=== ИСХОДНЫЙ ТЕКСТ ===

Сборник 2-й - «Очерки и речи» - был опубликован в следующем, 1913 году. Из предисловия можно узнать, что издание это «было задумано самим автором. Под этим заглавием собирался он объединить второй, так сказать, публицистический цикл печатных статей своих, из которых иные были произнесены как речи».

Ключевский Василий Осипович

Среди всех дореволюционных профессоров России Василию Осиповичу Ключевскому принадлежит едва ли не самое первое место как знаменитому, общепризнанному лектору. В аудиториях Московского университета во время его лекций яблоку негде было упасть. Слушатели теснились в проходах, кольцом окружали кафедру.

Не только студенты историки и филологи, для которых, собственно, и читался курс русской истории, были его слушателями математики, физики, химики, медики - все стремились прорваться на лекции Ключевского через строгую охрану надзирателей - по-тогдашнему, «педелей». Лекции Ключевского буквально опустошали аудитории на других факультетах.

Говорить о мастерстве лектора и анализировать его приемы вообще нелегко, особенно потомкам. Никто не догадался запечатлеть лекции Ключевского в звукозаписи, хотя в те годы фонограммы уже возникали (ведь дошли же до нас голоса Шаляпина, Неждановой). Но как трудно говорить об исполнительском мастерстве выдающихся артистов или музыкантов прошлых времен, о которых сохранены лишь воспоминания зрителей и слушателей, так или почти так же трудно судить о выдающемся лекторском таланте.

Попробуем все же вникнуть в особенности мастерства Ключевского на основе сохранившихся высказываний самого лектора и впечатлений его многочисленных слушателей.

Успех лекции определяется, прежде всего, ее содержанием, а не просто мастерством произнесения. Более того, мастерство устной передачи мыслей в великой степени зависимо от содержания последних. Как бы ни была красива и образна речь, если она несет в себе ценное, приковывающее внимание содержание, лишь тогда звучит.

Ключевский был буржуазным историком, учеником знаменитого С. М. Соловьева. В течение всей творческой жизни ему не удалось вырваться из рамок идеалистического мировоззрения, но ему было в нем тревожно и неуютно. Мы постоянно видим его в поисках новых решений, он осознает новые проблемы, стоящие перед наукой, его влечет к себе изучение социальной истории, классов, экономики. Его уже давно не удовлетворяет основное положение историко-юридической школы о государстве как творце истории.

Ключевский начал преподавание с 1870-х годов и читал лекции до 1909 года. Этот период насыщен великими новыми явлениями - ростом рабочего класса, революционной борьбой, возникновением партии рабочего класса.

=== ПРЕДСТАВЛЕННЫЕ ЗАПИСИ ===

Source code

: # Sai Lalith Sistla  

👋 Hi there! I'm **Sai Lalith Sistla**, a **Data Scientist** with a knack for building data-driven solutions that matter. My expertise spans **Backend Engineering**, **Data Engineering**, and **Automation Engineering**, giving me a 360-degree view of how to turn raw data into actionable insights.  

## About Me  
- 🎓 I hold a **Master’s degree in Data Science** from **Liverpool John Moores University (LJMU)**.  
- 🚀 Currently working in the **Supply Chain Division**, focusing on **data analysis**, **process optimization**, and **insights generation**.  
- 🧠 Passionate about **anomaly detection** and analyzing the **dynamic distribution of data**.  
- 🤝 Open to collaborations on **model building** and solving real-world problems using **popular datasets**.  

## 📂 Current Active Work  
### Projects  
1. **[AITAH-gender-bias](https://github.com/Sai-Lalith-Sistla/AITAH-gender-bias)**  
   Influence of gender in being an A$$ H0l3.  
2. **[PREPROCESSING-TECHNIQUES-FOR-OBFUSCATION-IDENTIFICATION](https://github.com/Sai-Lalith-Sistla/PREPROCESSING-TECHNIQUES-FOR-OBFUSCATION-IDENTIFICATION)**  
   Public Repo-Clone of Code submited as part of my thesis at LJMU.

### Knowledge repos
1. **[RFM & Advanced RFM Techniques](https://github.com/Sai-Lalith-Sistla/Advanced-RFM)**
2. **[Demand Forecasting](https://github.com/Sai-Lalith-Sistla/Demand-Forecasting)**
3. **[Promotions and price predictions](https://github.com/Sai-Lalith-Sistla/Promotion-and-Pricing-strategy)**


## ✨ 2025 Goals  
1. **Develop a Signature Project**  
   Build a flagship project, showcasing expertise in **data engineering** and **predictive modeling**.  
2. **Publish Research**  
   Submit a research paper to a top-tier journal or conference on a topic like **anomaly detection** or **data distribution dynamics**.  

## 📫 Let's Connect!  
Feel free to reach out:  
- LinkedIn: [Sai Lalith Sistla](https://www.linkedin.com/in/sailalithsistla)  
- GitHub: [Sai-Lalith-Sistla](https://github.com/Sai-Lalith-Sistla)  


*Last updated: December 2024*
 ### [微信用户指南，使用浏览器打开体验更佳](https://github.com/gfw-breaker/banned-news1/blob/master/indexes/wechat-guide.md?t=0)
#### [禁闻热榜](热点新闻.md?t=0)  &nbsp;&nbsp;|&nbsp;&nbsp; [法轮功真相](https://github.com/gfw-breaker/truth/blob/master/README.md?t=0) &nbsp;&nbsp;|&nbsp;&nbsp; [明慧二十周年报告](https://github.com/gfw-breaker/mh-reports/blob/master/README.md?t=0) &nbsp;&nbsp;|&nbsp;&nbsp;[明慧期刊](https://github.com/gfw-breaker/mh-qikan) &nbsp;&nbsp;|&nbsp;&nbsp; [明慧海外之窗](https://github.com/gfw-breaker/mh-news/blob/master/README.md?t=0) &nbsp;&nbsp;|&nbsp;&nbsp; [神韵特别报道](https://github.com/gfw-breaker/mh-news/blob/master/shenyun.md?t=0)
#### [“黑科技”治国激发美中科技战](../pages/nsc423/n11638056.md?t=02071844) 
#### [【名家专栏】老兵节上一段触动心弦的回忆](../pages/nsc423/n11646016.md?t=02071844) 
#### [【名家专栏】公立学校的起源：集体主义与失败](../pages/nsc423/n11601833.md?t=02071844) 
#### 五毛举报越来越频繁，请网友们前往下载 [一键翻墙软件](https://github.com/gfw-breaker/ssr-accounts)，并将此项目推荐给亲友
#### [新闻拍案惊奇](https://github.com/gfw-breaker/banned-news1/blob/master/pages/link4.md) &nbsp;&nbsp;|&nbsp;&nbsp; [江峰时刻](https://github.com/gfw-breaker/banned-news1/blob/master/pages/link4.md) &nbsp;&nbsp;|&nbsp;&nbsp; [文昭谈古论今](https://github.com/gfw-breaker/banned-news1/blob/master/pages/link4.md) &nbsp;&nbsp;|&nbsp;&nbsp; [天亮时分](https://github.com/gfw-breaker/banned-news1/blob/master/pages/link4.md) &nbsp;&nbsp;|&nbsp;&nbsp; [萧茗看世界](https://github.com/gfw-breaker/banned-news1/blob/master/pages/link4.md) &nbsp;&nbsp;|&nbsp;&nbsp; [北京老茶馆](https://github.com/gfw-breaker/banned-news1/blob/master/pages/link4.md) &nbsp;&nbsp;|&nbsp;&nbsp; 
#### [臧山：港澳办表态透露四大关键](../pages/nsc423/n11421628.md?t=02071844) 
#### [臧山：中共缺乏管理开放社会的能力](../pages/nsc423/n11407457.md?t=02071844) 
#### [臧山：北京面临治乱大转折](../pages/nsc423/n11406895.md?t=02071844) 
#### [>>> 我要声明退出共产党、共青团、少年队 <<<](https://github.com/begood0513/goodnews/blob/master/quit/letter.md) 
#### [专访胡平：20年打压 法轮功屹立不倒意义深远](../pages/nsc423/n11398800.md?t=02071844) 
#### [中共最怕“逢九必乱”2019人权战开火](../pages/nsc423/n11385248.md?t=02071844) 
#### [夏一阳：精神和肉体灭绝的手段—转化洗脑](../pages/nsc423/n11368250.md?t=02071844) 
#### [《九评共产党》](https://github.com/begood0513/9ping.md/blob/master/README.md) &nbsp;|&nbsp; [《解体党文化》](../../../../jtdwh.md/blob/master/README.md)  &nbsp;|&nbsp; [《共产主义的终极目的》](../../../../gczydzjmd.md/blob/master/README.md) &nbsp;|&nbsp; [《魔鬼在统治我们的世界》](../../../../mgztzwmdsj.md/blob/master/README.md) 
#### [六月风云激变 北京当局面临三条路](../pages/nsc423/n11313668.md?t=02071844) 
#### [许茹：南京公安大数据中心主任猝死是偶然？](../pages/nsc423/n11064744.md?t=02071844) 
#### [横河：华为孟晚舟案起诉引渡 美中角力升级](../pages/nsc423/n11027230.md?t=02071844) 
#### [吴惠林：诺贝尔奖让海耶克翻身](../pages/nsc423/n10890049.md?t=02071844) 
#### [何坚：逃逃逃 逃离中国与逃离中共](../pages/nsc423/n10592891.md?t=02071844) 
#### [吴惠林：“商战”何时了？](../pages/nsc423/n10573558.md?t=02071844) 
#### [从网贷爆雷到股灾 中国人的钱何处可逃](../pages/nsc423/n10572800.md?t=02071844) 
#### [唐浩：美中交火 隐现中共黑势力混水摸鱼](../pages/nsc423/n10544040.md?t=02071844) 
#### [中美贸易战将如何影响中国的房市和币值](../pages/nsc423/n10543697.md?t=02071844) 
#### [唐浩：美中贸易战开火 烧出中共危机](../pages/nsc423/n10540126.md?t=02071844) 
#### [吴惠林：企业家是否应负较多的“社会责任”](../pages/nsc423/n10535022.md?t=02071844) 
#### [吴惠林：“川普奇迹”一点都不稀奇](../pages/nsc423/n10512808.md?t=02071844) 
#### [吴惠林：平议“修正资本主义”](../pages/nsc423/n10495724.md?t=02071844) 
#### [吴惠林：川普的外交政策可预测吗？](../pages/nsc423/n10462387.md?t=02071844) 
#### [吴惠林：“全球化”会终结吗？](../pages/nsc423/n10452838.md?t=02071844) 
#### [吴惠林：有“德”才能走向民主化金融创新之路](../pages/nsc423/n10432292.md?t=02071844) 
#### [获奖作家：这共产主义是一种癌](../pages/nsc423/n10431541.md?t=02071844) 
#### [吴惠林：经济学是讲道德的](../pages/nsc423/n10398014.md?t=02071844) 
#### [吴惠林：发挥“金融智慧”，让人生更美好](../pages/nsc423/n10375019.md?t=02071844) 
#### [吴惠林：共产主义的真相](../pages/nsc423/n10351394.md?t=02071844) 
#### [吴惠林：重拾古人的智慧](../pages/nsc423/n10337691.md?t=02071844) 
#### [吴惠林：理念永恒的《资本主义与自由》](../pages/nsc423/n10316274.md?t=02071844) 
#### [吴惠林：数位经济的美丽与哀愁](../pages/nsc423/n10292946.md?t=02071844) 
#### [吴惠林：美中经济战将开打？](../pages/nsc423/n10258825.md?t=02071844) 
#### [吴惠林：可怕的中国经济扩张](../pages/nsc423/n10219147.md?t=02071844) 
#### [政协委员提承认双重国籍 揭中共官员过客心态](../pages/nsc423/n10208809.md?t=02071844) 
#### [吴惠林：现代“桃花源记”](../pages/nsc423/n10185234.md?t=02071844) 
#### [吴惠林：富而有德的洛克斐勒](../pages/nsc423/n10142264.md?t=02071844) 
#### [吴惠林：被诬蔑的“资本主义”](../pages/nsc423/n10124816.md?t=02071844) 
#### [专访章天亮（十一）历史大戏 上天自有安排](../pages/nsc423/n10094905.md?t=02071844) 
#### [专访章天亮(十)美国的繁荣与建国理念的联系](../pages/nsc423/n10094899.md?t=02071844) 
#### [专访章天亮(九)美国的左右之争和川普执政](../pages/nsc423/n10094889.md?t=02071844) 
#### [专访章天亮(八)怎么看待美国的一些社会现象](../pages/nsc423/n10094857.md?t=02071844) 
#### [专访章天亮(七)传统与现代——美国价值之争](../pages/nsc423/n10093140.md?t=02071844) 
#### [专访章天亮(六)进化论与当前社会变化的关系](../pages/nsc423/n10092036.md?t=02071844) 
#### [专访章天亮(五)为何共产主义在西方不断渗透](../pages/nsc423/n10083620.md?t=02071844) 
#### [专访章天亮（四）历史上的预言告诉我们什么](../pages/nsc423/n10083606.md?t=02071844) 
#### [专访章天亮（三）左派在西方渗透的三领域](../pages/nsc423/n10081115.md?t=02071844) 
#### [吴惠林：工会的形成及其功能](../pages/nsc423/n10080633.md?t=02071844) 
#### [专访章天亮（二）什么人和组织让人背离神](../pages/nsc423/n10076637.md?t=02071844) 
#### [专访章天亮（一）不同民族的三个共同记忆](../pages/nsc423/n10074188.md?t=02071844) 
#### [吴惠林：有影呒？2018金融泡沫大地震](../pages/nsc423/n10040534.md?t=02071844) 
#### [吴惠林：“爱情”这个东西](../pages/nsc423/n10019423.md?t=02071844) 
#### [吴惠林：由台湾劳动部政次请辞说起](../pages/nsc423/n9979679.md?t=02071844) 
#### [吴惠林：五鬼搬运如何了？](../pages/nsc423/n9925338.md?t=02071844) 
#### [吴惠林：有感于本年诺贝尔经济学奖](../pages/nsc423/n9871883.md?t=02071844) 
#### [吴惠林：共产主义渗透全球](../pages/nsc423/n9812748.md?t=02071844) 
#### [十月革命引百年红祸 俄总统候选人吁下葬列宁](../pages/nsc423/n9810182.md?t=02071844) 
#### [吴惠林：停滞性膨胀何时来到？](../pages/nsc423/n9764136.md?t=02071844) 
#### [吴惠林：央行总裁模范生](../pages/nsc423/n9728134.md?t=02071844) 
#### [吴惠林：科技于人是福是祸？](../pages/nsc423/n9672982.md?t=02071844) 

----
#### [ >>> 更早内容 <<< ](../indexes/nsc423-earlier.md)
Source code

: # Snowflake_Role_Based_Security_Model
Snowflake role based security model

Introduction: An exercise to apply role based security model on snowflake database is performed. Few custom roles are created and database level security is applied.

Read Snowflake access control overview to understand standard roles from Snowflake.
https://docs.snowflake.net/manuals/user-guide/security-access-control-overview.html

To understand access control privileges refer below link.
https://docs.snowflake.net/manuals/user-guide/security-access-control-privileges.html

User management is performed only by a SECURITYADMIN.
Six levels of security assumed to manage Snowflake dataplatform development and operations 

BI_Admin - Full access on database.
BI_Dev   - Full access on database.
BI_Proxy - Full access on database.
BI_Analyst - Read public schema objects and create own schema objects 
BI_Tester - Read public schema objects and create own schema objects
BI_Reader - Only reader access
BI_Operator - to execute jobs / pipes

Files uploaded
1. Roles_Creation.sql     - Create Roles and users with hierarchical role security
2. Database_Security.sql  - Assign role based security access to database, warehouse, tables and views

===

▶ ИНСТРУКЦИИ К УПРАЖНЕНИЮ:
a - Переведите на английский язык предложение из текста о Ключевском: «Ключевский начал преподавание с 1870-х годов и читал лекции до 1909 года».
b - Продублируйте без изменений фрагмент текста о Ключевском, начиная со слов «Не только студенты» и заканчивая словами «выдающемся лекторском таланте.».

▶ ОТВЕТЫ НА ЗАДАНИЯ:
a - Klyuchevsky began teaching in the 1870s and lectured until 1909.

b -
Не только студенты историки и филологи, для которых, собственно, и читался курс русской истории, были его слушателями математики, физики, химики, медики - все стремились прорваться на лекции Ключевского через строгую охрану надзирателей - по-тогдашнему, «педелей». Лекции Ключевского буквально опустошали аудитории на других факультетах.

Говорить о мастерстве лектора и анализировать его приемы вообще нелегко, особенно потомкам. Никто не догадался запечатлеть лекции Ключевского в звукозаписи, хотя в те годы фонограммы уже возникали (ведь дошли же до нас голоса Шаляпина, Неждановой). Но как трудно говорить об исполнительском мастерстве выдающихся артистов или музыкантов прошлых времен, о которых сохранены лишь воспоминания зрителей и слушателей, так или почти так же трудно судить о выдающемся лекторском таланте.